A second version of the Cafe de Paris opened in New York in May 1958, in the former Arcadia Ballroom. It was the largest nightclub in New York, able to seat 1,200 people. Both of the Cafe de Paris locations were very close to the existing Latin Quarter nightclubs. Loew won an injunction that prevented Walters from advertising his ownership of either of the Cafe de Paris nightclubs. Although opening week was successful, the club was too large, and the rent too high, for Walters to cover his expenses. Facing bankruptcy, Walters attempted suicide in June 1958. His family covered this up, convincing the press that Walters had only had a heart attack.

Following his release from the hospital, Walters moved his family back to Miami. All of their assets in New York were seized to pay creditors. Walters was also sued by New York for failing to pay income or payroll taxes while he operated the Cafe de Paris. The court case lasted two years, and Walters began missing court appearances, claiming he did not have the funds to travel to New York. A judge issued a warrant for his arrest. According to the memoir of Walters' daughter Barbara, she contacted her friend, powerful attorney Roy Cohn, to let him know about the charges, and within a week the charges were dropped and the case was settled.

==Las Vegas==
In Miami, Walters regained his equilibrium. The Hotel Deauville hired him to produce their nightly shows. That work led to an offer from the Tropicana Las Vegas to manage their stage shows as Entertainment Director. At the Tropicana, he introduced the Folies Bergère to Las Vegas. This was the first time the Folies had been licensed outside of Paris. The Folies Bergere at The Tropicana Hotel Las Vegas became the longest running theatrical production in the world.
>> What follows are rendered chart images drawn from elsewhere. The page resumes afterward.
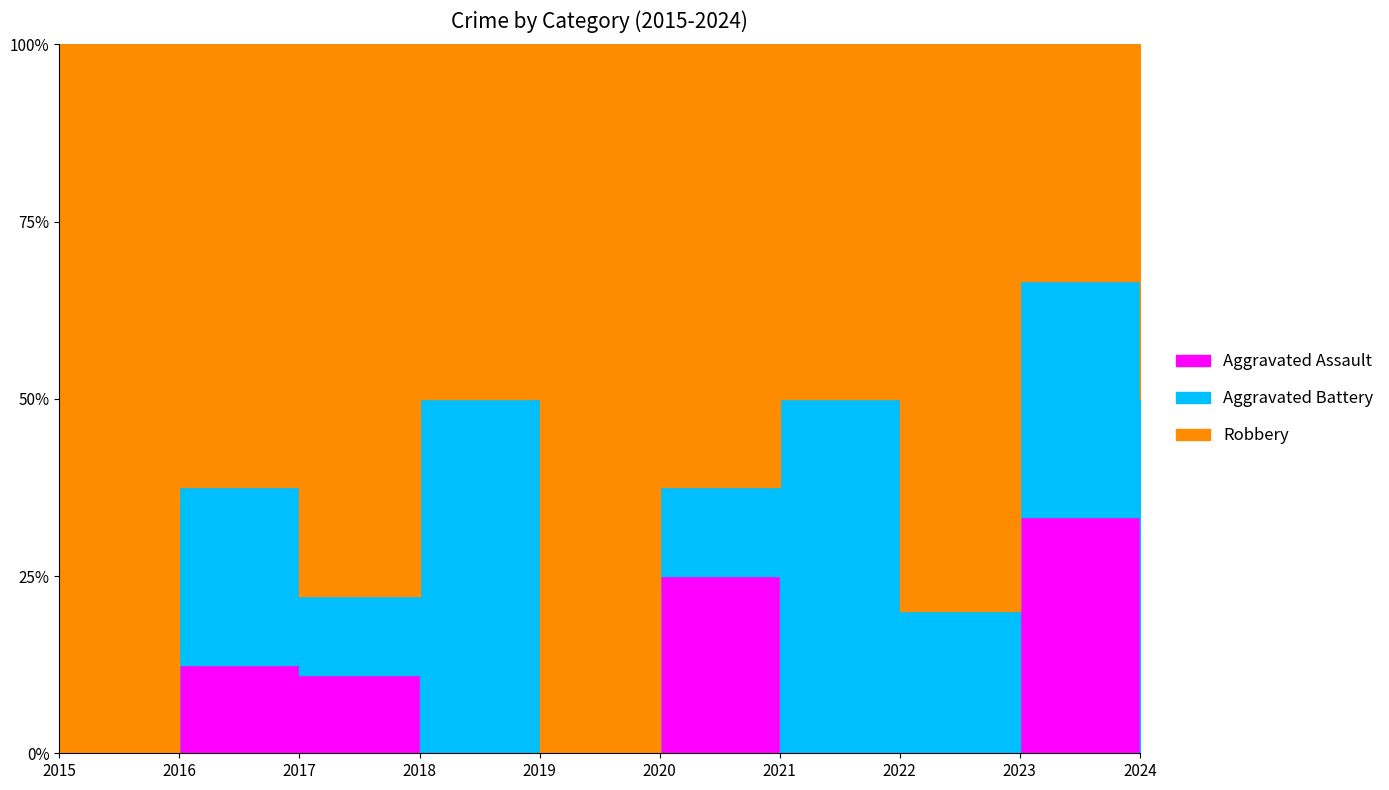

Between 2016 and 2020, which is larger?

2020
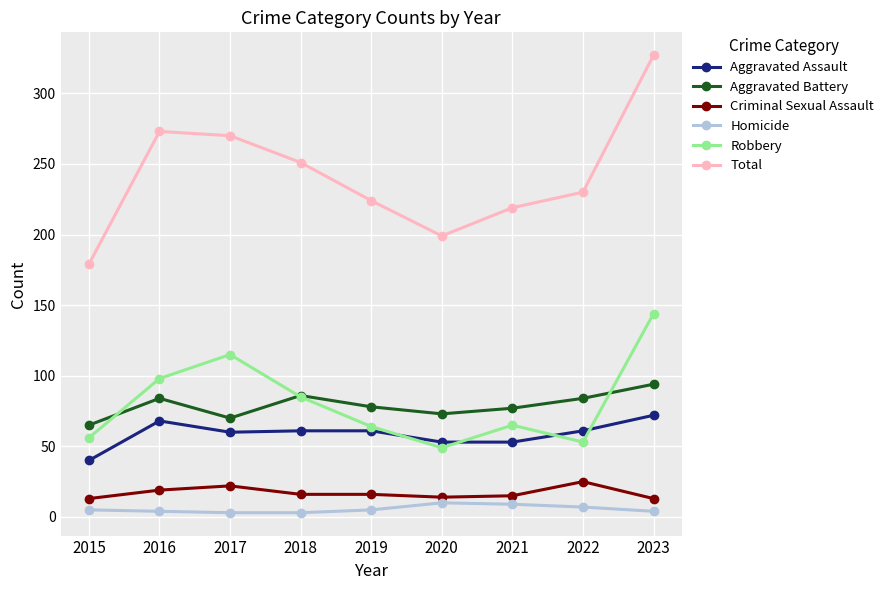

True or false: Robbery has a value of 98 at 2016.

True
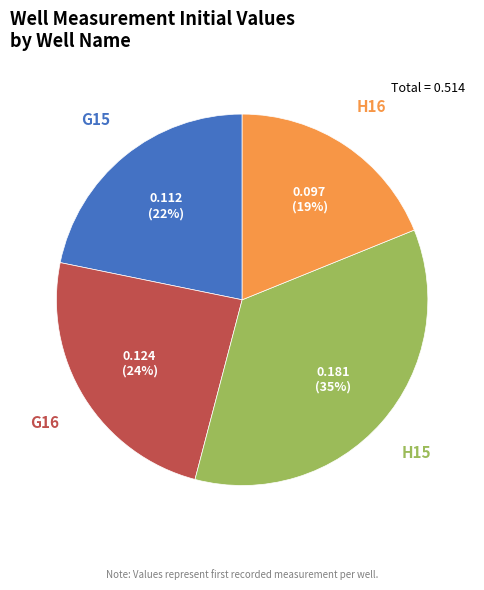

Does any single category account for the majority?

No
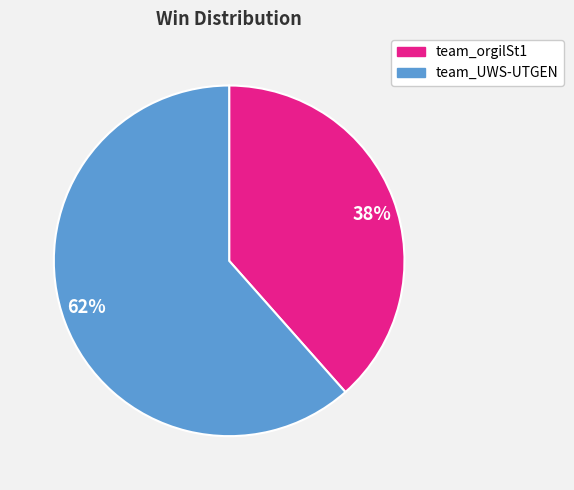

Does any single category account for the majority?

Yes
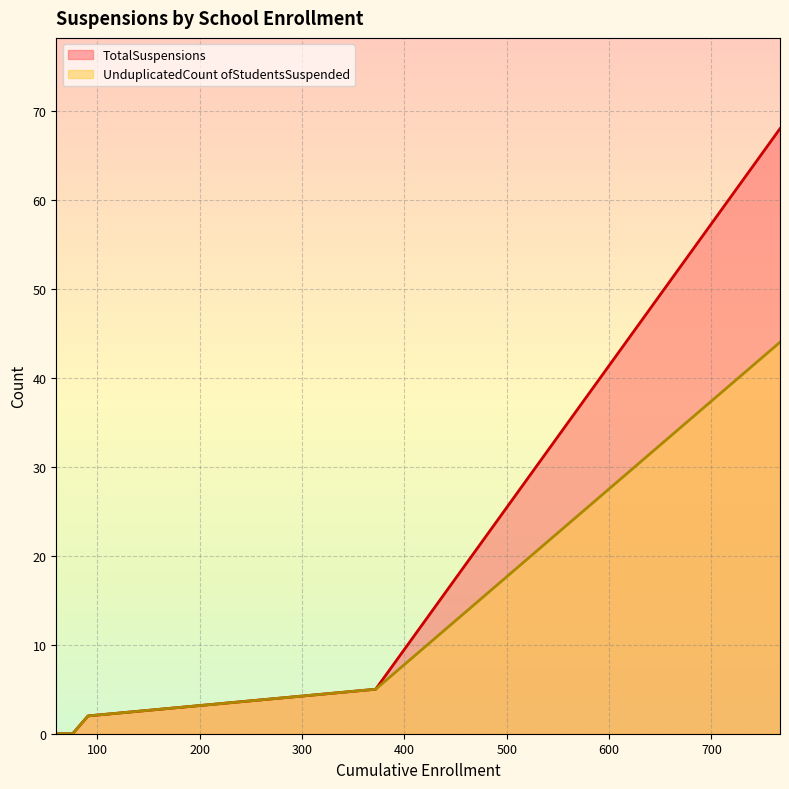

Between Round Valley Unified and Willits Unified, which series saw the biggest shift?

TotalSuspensions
Walters later produced entertainment for the Casino de Paris in Lake Tahoe, Nevada. In 1965, Walters returned to managing the Latin Quarter chain, now as an employee rather than owner.

==Death and legacy==
Walters retired in 1967. He died of a heart attack in Miami on August 15, 1977. In 1978, the Boston Center for the Arts named a rehearsal hall for Walters.

In 2006, New York City renamed a street near the old Latin Quarter nightclub "Lou Walters Way".